• [Consignes]
a - Recopiez à l'identique le passage du texte sur la partition et le timbre, depuis « Par exemple, Beethoven » jusqu'à « au timbre ? ».
b - Traduisez en anglais cette phrase du texte sur la partition et le timbre : « Vous n'obtenez pas le même résultat si vous empilez des sonorités de violoncelle, de flûte ou même des voix que j'utilise à un moment donné. »

Par exemple, Beethoven écrivait pour un piano forte une
structure qu'est la partition. Si l'instrument évolue,
on réutilise la même structure, cette partition,
et il en reste toujours quelque chose. Pour Dans la distance,
j'ai travaillé avec un système de grains échantillonnés
mais imaginez que dans 10 ou 20 ans tout ceci soit bouleversé
pour une raison ou pour une autre, qu'on ait de meilleures sonorités
cette structure là est réutilisable comme l'est
une écriture.
Voulez vous dire que vous n'êtes pas attaché
au timbre ?
Si, dans ce cas là le timbre est essentiel. Vous n'obtenez
pas le même résultat si vous empilez des sonorités
de violoncelle, de flûte ou même des voix que j'utilise
à un moment donné. Ceci fait partie de la structure,
mais c'est un peu comme une partition d'orchestre : quand Mozart
écrit « flûte », il est attaché
à la sonorité, n'empêche que les flûtes
ne sont pas forcement les mêmes, les manières de
jouer non plus. Lui ne fixe pas telle ou telle sonorité
de la flûte, il fixe une structure nommée «
instrument flûte ». Dans les grains, vous fixez certains
grains de violoncelle, flûte, etc. Pour réaliser
ces grains vous utilisez un répertoire que vous entrez
dans la machine. Mais on pourrait changer, non pas le violoncelle
pour une flûte, mais imaginez qu'au lieu d'échantillonner
à 48 000 par seconde, dans dix ans on échantillonne
cela à dix fois plus, vous reprenez votre même structure
avec des sonorités du même type mais qui seraient
échantillonnées autrement. Donc, ce n'est pas l'indifférence
totale, c'est qu'au lieu de prendre un son qui est complètement
arrêté puisqu'il est figé une fois pour toutes,
vous l'indexez par un nom générique, comme on met
« flûte » et vous ne précisez pas si
votre flûte est en plastique ou autre, vous ne vous préoccupez
pas de ces questions-là.

• [Données fournies]
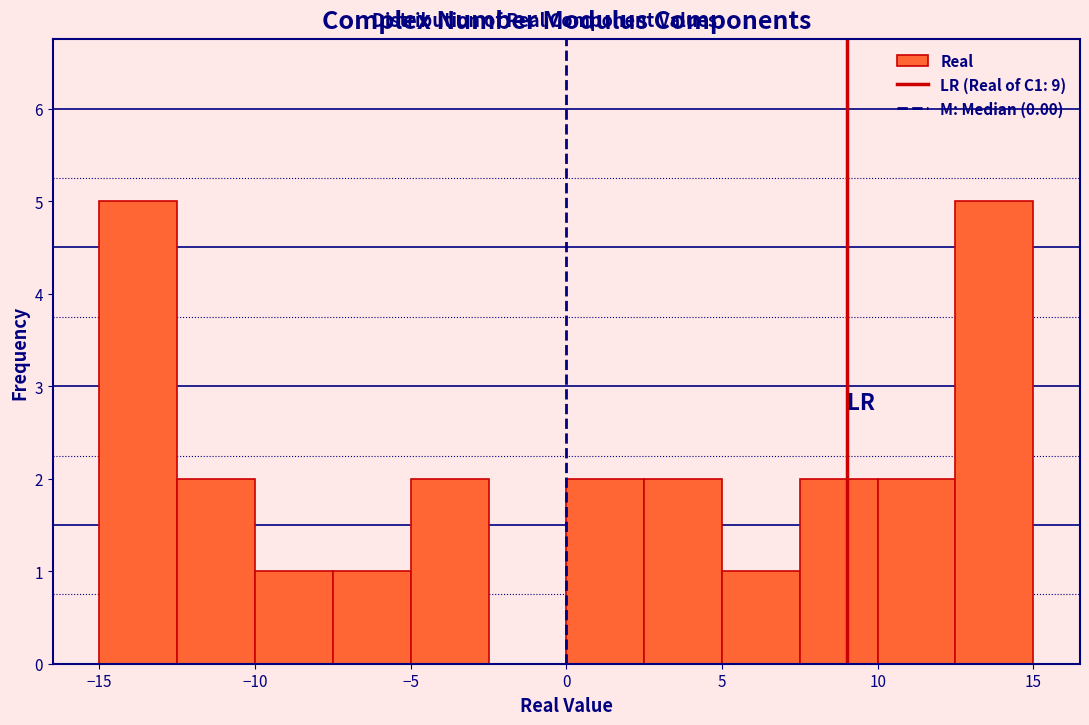

What is the height of the bar covering -7.5 to -5.0 on the x-axis? The values are not printed on the chart, so give them approximately, as read against the axis.

1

• [Réponses]
a -
Par exemple, Beethoven écrivait pour un piano forte une
structure qu'est la partition. Si l'instrument évolue,
on réutilise la même structure, cette partition,
et il en reste toujours quelque chose. Pour Dans la distance,
j'ai travaillé avec un système de grains échantillonnés
mais imaginez que dans 10 ou 20 ans tout ceci soit bouleversé
pour une raison ou pour une autre, qu'on ait de meilleures sonorités
cette structure là est réutilisable comme l'est
une écriture.
Voulez vous dire que vous n'êtes pas attaché
au timbre ?

b - You don't get the same result if you stack cello sounds, flute sounds, or even voices that I use at a certain point.